The Red Cross is contracted to run 42 shelters in Miami-Dade schools, but in many cases, Red Cross personnel were late to show up, and in others, no one showed up at all.
Red Cross spokeman Robert Baltodano referred reporters to regional communications director Grace Meinhofer, who didn't reply to a query.
The Red Cross hired AT&T exec Gail McGovern to serve as CEO in 2008, and since then the organization has been plagued by mass layoffs, low volunteer morale, secrecy and suspicious accounting, massive executive paychecks, and an emphasis on "branding" exercises at the expense of serving the organization's core mission.

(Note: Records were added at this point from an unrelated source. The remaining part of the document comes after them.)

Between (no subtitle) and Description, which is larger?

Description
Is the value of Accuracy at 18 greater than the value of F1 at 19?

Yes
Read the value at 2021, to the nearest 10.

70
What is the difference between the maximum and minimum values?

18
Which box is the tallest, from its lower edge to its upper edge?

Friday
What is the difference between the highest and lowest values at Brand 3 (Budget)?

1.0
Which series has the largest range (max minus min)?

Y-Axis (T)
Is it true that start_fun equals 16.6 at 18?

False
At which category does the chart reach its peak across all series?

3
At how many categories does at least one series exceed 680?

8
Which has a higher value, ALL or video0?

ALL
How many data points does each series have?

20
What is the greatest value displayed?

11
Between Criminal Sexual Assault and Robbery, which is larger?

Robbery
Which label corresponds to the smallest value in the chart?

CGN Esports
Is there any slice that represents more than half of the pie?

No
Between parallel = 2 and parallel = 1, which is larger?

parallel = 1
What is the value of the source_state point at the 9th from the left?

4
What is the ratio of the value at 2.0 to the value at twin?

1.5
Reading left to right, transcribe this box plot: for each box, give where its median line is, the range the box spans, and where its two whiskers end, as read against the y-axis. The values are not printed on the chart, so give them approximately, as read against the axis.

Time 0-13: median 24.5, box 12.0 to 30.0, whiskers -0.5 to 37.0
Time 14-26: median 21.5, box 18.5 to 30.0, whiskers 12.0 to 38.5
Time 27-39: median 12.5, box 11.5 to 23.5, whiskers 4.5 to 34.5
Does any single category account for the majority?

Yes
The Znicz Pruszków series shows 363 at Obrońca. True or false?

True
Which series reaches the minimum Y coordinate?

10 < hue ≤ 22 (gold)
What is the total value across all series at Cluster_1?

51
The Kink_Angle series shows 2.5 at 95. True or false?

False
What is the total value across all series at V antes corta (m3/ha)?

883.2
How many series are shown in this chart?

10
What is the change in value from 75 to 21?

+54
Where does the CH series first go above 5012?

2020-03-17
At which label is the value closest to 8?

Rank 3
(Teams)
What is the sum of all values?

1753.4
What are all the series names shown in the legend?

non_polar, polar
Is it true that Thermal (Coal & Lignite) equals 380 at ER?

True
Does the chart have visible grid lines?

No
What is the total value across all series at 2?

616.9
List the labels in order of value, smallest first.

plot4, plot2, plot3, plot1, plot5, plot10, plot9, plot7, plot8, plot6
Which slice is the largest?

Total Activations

The Red Cross drew fire for its inaction during Superstorm Sandy — having sucked up massive sums in government grants and private donations — and it appears to have wasted nearly all of the $500 million it raised for relief in Haiti after the 2010 earthquake. Independent researchers say it spends 11% of its budget on overheads, a high figure for a humanitarian relief agency (the Red Cross says the number is 9%).
"In some instances the Red Cross showed up very late. In some instances, the Red Cross never showed up," Carvalho said at a press conference at Shenandoah Middle School on Monday. "We made an executive decision that we would open the shelters on our own led by our principals and our custodians and our cafeteria workers."